From reading around online, it seems that some number of cards can not depend on
CMD13 to check for errors while switching to HS200. They generate BADCRC errors
for a short bit before CMD13 succeeds. It's my understanding that CMD13 is used after
CMD6 to verify switching has completed, and if these BADCRC errors are observed
we should ignore them and retry CMD13.

I've update mmc_switch_status to have an argument to ignore bad crc errors,
which the caller sets if we are switching to HS200. This seemed to be the best
place to do this.

Test Plan

Tested on the aforementioned acer, and my guess is this fix will apply to other
cheap laptops since they all seem to use equivalent hardware. Posting the patch
here to get some more eyes on this, please let me know anything that needs
improving.

Diff Detail

Repository
rG FreeBSD src repository
Lint
Automatic diff as part of commit; lint not applicable.
Unit
Automatic diff as part of commit; unit tests not applicable.

Event Timeline

ashafer_badland.io created this revision.

Having looked at this code, it's my belief that this is safe to retry when we get a CRC error.
The root cause likely is insufficient settle time, but my copies of the MMC/SD standards are a bit too old to pursue this directly.

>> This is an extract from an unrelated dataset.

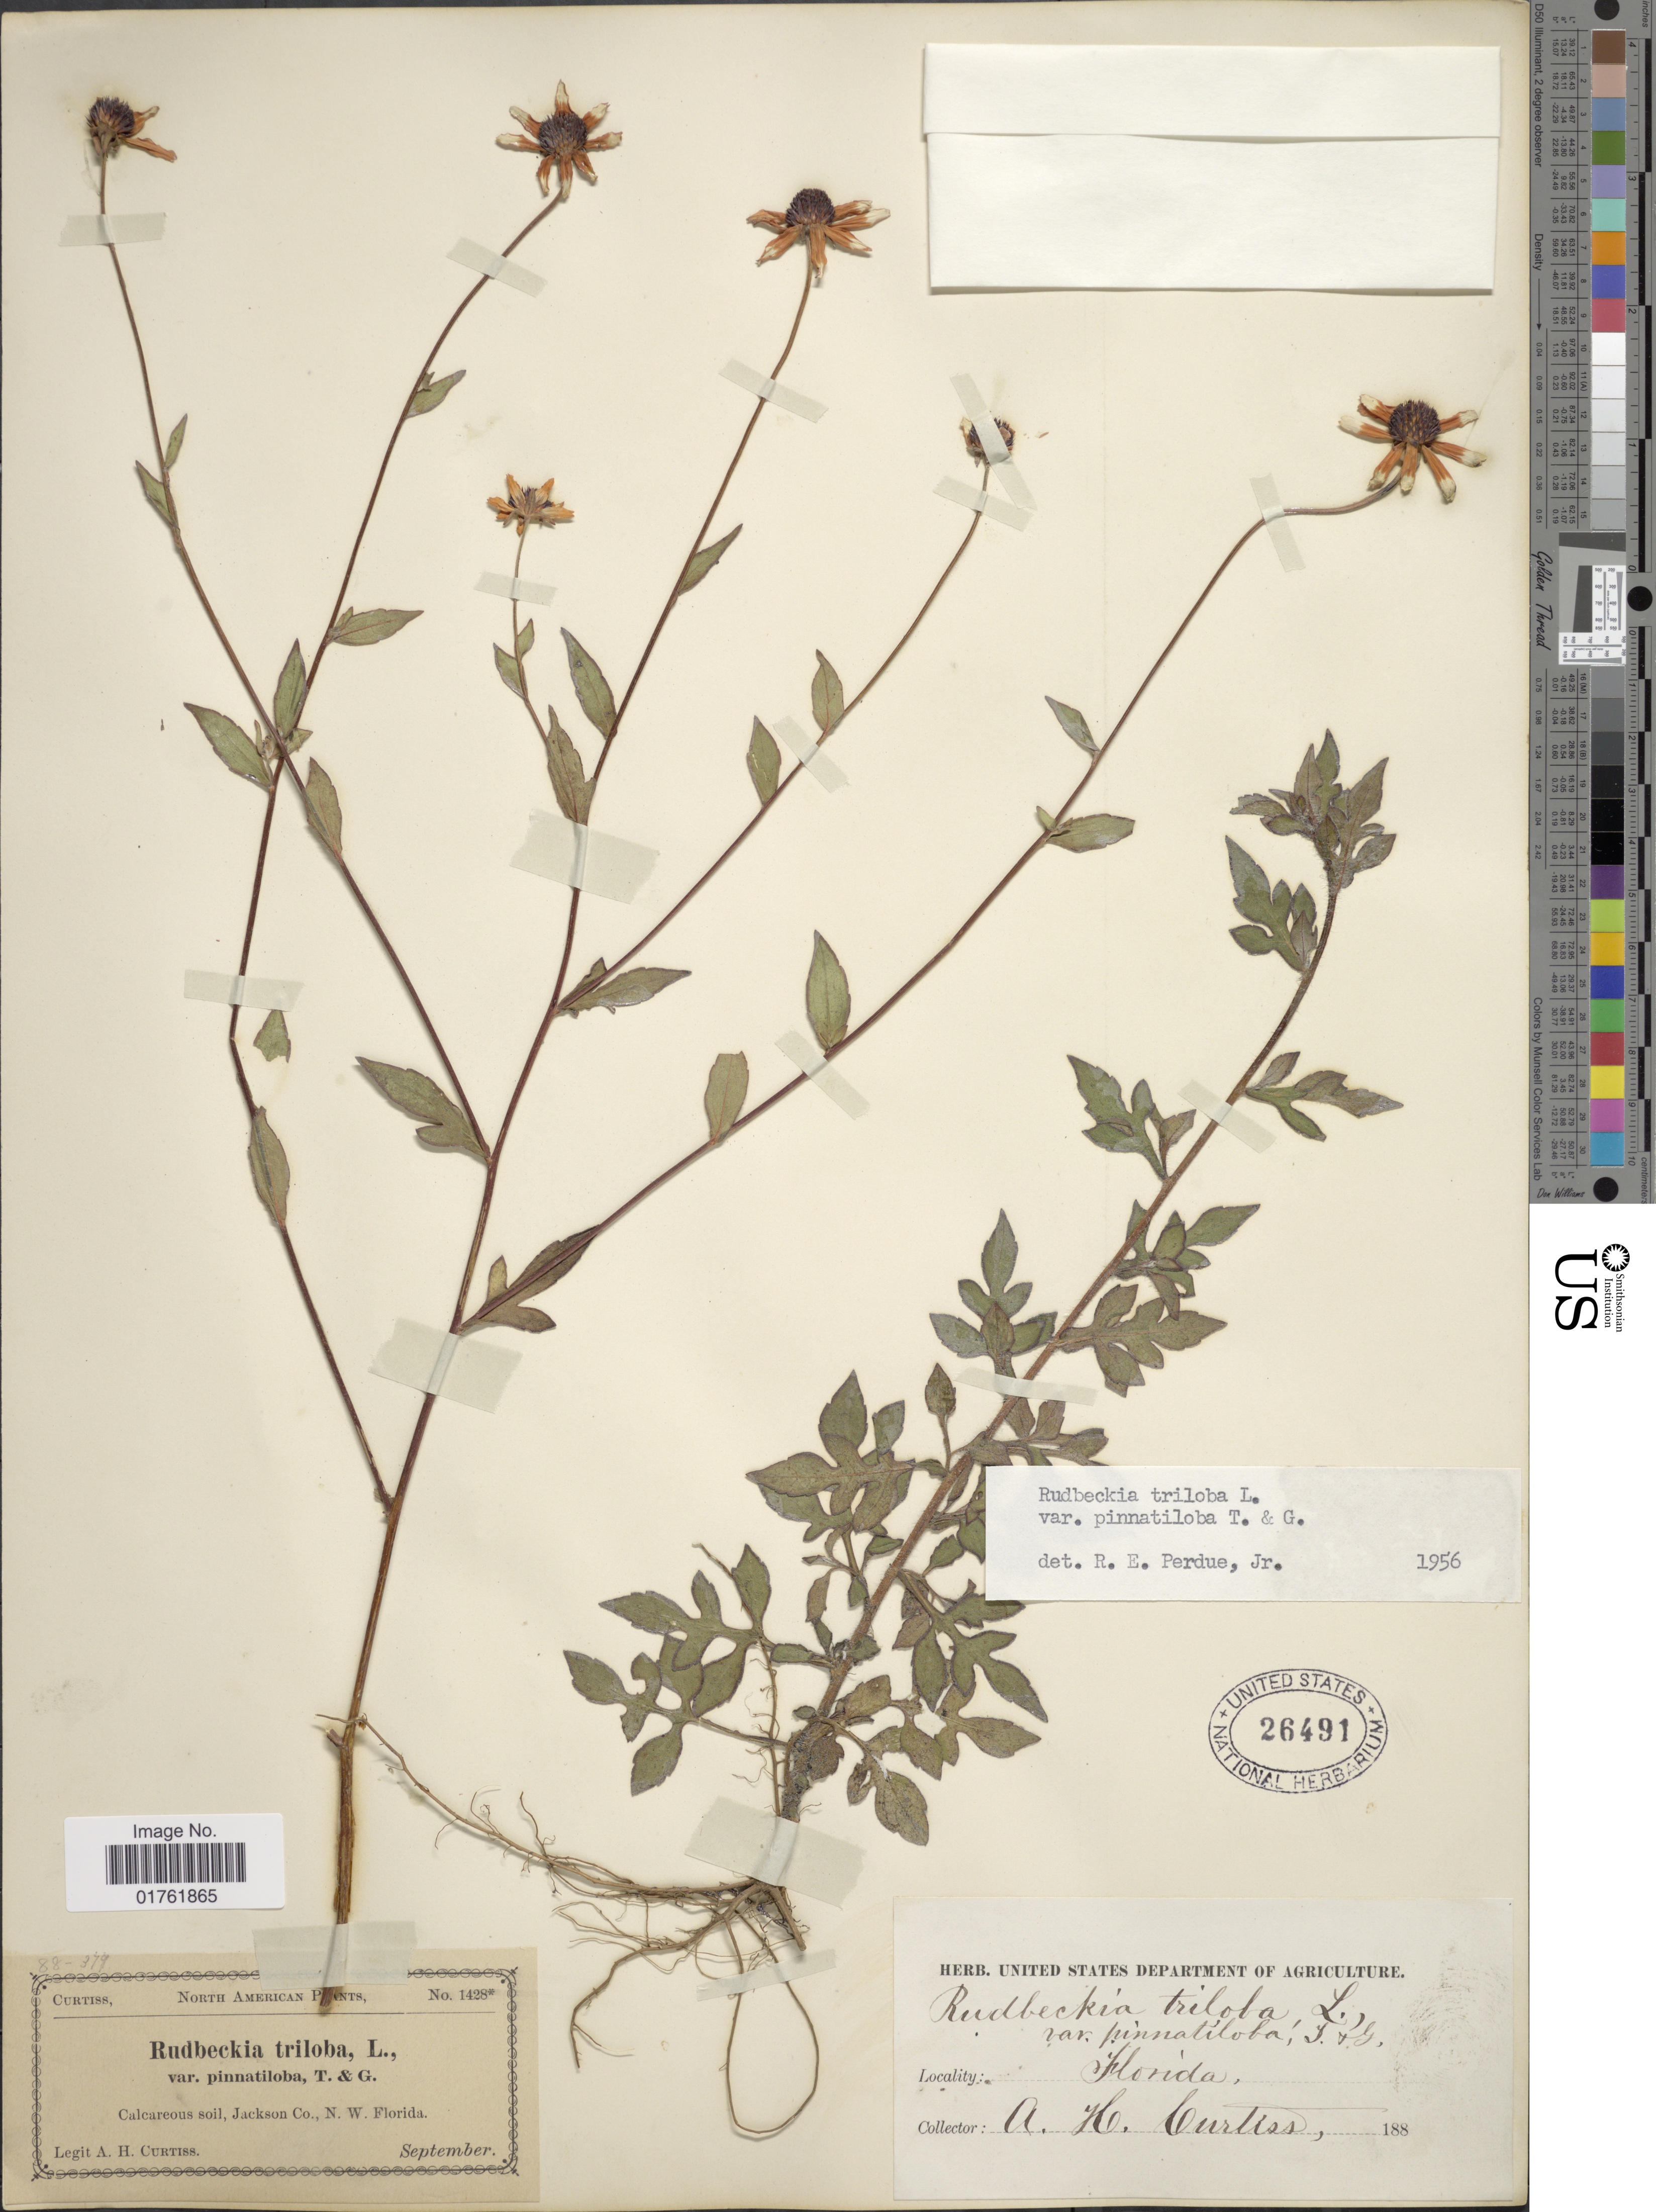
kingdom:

It may also be an erratum in the specific bridge chip for switching modes as well.
I'd be curious to see what @manu or @kibab has to say as well since it's been a while since I wrote this code.

sys/dev/mmc/mmc.c
958 ↗(On Diff #71472)

I'd drop this change.

sys/dev/mmc/mmc_subr.c
191

I'd drop this change.

193

I'd drop this change.

215

I'd change this comment to be simpler:

CRC errors indicate that the command wasn't accepted and executed due to a
communications error. Retry CRC errors a couple of times to cope with transient
failures.

218

I'd drop ignore_badcrc && from this line and fold with the lone below.

Bonus points: add a statistical counter for how many times this fires that one can get off the mmc bus sysctl.

sys/dev/mmc/mmc_subr.h
66 ↗(On Diff #71472)

I'd drop this change.

I like it. Hopefully @manu or @kibab can also comment, but if not in a few days, I'll go ahead and commit.

This revision is now accepted and ready to land.Jun 2 2021, 3:38 PM

I chatted with @manu on IRC. We looked at section 4.3.10 from the physical layer simplified spec (8.00). The proper response to the CRC error on CMD6 should be to power cycle the card. However, this works. Can you try adding a DELAY(100); at the top of mmc_switch_status to see if that also solves the problem? That would help us know why this workaround works...

I miss read the review and though that CMD6 was failing.
But if CMD13 is failing after CMD6 it's just that the card isn't ready so this code make sense to me.

OK. I'll land it later today then. thanks @manu